- Available data:
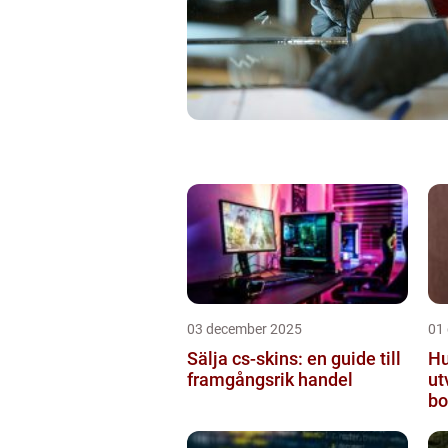
03 december 2025
01
Sälja cs-skins: en guide till
Hu
framgångsrik handel
ut
bo
mo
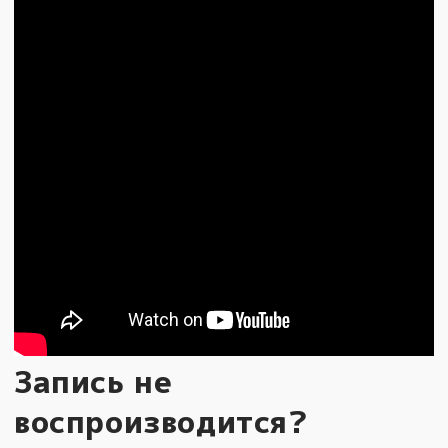
Запись не
воспроизводится?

- Work instruction: For each line above, output its wording exactly and leave out any picture.

- Answer to this task:
03 december 2025
01
Sälja cs-skins: en guide till
Hu
framgångsrik handel
ut
bo
mo
Запись не
воспроизводится?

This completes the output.